Try this run anywhere sample
| gentimes start=-1 | eval URL="crl.microsoft.com/pki/crl/products/MicRooCerAut2011_2011_03_22.crl safebrowsing-cache.google.com/ p4-a2lp5grl52xoy-qpo2s4ky6vs36rpb-794312-s1-v6exp3-v4.metric.gstatic.com/ de.tynt.com/deb/v2?id=dZxfWCGner46jsacwqm_6l&r=lyricstranslate.com/en/l039amour-c039est-pour-rien-love-nothing.html a248.e.akamai.net/" | table _raw | makemv URL| mvexpand URL| rex field=URL "(?<domain>\w+\.\w+)\/"
Try this run anywhere sample
| gentimes start=-1 | eval URL="crl.microsoft.com/pki/crl/products/MicRooCerAut2011_2011_03_22.crl safebrowsing-cache.google.com/ p4-a2lp5grl52xoy-qpo2s4ky6vs36rpb-794312-s1-v6exp3-v4.metric.gstatic.com/ de.tynt.com/deb/v2?id=dZxfWCGner46jsacwqm_6l&r=lyricstranslate.com/en/l039amour-c039est-pour-rien-love-nothing.html a248.e.akamai.net/" | table _raw | makemv URL| mvexpand URL| rex field=URL "(?<domain>\w+\.\w+)\/"

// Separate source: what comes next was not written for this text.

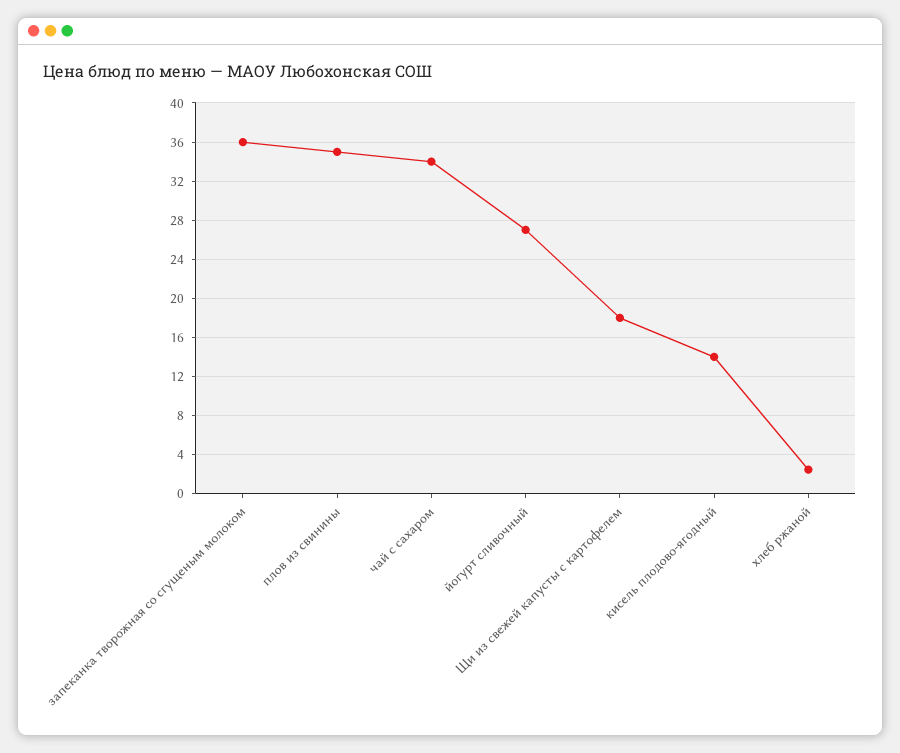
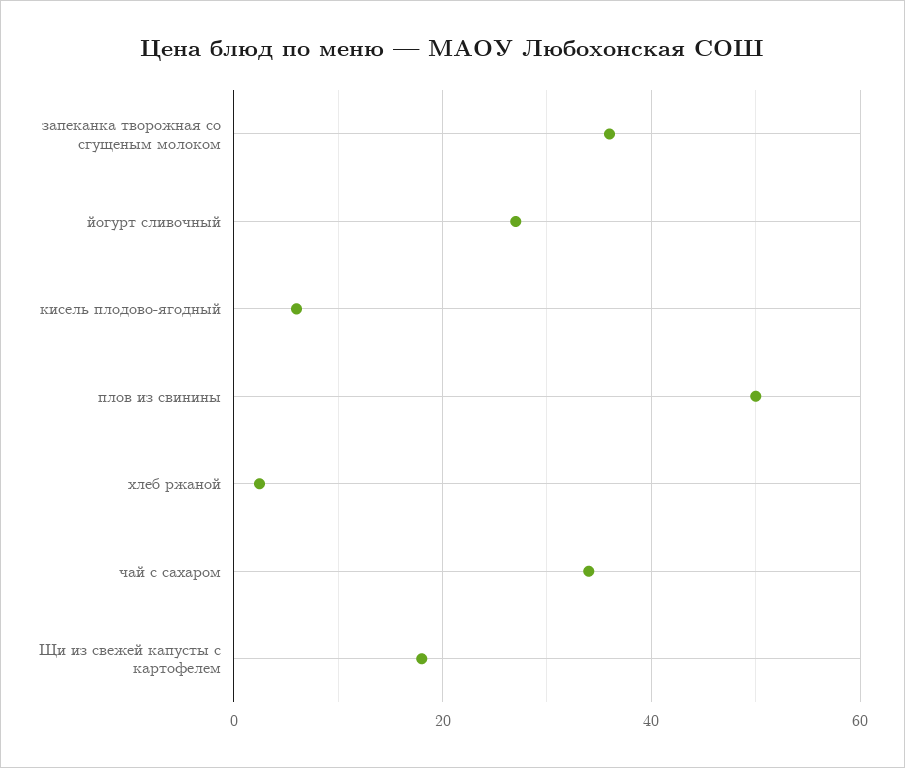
плов из свинины: 35 -> 50
кисель плодово-ягодный: 14 -> 6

You have it, but help me understand it so that I may apply it to my search. As @Rhin0Crash stated the Palo Altos see the field as "url" so my base search is: index=pan_logs sourcetype=pan* src_ip=x.x.x.x url=*
index=pan_logs sourcetype=pan* src_ip=x.x.x.x url=* | rex field=URL "(?\w+.\w+)\/" | table domain _raw
Yup you got it!
| rex field=url "(?<domain>\w+\.\w+)\/"
search | rex field=_raw "(?<domain>\w+)\.(com|net|gov|edu|co)"
I think
You can replace the field with what field the PA gives you for URL. That might be URL, or misc, or uri.